## [Problem to work on]
Beginning at the line containing "pinky pip: (534, 402)", restate each line of the listing below word for word until the last one has been given.

## [Data excerpts]
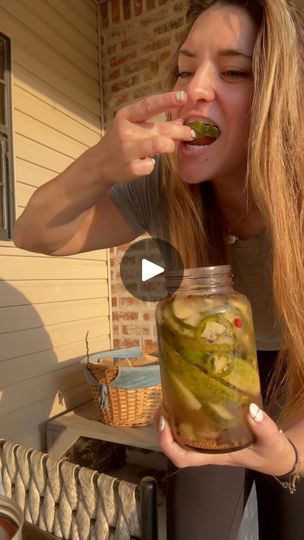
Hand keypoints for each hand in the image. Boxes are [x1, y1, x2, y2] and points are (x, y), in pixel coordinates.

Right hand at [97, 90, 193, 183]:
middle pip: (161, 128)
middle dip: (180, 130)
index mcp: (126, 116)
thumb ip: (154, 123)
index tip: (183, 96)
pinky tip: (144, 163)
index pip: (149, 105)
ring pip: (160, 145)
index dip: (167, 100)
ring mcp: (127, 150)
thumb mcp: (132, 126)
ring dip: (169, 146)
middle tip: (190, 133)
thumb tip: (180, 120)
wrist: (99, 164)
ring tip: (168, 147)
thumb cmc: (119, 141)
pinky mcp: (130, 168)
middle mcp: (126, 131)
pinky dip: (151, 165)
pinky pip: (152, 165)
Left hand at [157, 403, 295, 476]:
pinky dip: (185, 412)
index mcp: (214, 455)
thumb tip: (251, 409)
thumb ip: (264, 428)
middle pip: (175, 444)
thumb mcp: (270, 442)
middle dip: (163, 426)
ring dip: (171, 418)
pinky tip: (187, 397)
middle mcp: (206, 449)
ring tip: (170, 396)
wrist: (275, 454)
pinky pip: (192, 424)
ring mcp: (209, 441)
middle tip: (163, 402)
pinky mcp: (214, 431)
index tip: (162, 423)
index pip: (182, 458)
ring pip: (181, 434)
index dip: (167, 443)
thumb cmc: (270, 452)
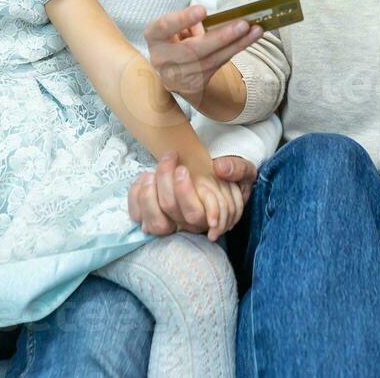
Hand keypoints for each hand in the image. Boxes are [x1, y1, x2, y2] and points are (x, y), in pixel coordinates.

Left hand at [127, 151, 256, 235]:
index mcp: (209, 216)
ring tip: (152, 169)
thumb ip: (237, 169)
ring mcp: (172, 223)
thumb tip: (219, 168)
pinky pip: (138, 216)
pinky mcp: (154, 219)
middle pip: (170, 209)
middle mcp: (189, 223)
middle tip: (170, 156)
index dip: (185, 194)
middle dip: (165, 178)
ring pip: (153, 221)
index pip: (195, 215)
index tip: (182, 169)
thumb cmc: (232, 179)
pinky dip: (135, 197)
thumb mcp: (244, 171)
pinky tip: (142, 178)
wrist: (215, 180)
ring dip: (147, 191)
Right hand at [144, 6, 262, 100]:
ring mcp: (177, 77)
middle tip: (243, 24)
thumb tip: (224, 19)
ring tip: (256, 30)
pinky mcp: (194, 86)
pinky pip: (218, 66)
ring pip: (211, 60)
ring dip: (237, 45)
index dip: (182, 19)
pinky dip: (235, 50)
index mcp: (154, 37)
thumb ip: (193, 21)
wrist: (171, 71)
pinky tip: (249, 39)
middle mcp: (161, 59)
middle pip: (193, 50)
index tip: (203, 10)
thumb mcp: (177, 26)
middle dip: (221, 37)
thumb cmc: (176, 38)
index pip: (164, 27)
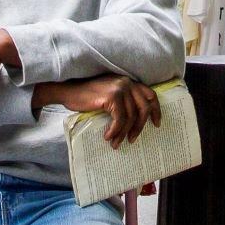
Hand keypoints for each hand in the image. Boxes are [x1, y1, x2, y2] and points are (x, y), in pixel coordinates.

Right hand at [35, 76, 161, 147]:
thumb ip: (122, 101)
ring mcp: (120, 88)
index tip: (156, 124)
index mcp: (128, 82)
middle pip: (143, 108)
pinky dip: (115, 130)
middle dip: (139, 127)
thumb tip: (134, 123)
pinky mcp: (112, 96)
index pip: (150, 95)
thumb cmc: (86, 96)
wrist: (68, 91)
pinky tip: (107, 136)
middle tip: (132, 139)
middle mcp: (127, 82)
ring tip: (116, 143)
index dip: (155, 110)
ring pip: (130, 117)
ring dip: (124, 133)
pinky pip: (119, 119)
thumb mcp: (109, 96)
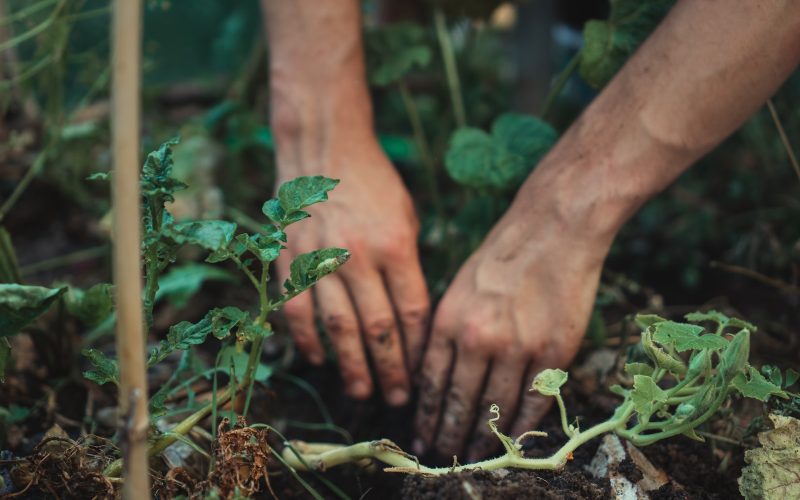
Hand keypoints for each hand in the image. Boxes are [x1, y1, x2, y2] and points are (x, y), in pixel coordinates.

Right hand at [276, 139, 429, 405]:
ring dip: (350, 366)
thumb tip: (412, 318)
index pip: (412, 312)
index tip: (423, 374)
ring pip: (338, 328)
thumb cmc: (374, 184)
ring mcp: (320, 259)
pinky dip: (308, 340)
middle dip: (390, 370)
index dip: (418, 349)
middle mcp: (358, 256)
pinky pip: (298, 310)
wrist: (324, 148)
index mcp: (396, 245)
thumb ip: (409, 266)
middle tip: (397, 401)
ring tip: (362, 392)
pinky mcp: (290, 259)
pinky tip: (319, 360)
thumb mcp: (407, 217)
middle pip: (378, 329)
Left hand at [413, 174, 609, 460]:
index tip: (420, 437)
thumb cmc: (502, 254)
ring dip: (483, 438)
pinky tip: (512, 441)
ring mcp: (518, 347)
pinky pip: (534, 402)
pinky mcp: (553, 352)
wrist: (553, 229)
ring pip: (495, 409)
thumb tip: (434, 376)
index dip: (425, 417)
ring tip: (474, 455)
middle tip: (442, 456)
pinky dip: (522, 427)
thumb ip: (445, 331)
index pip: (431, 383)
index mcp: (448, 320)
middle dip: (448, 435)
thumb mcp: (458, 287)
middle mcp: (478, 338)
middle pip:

## [Task output]
pinky pip: (534, 402)
pinky mcp: (553, 352)
wrist: (553, 229)
ring pip: (495, 409)
thumb tip: (434, 376)
index dip: (425, 417)
ring tip: (474, 455)
middle tip: (442, 456)
pinky dip: (522, 427)
thumb ip: (445, 331)
index pip: (431, 383)
index mcp: (448, 320)
middle dip: (448, 435)
thumb mcp: (458, 287)
middle mcp: (478, 338)
middle pip:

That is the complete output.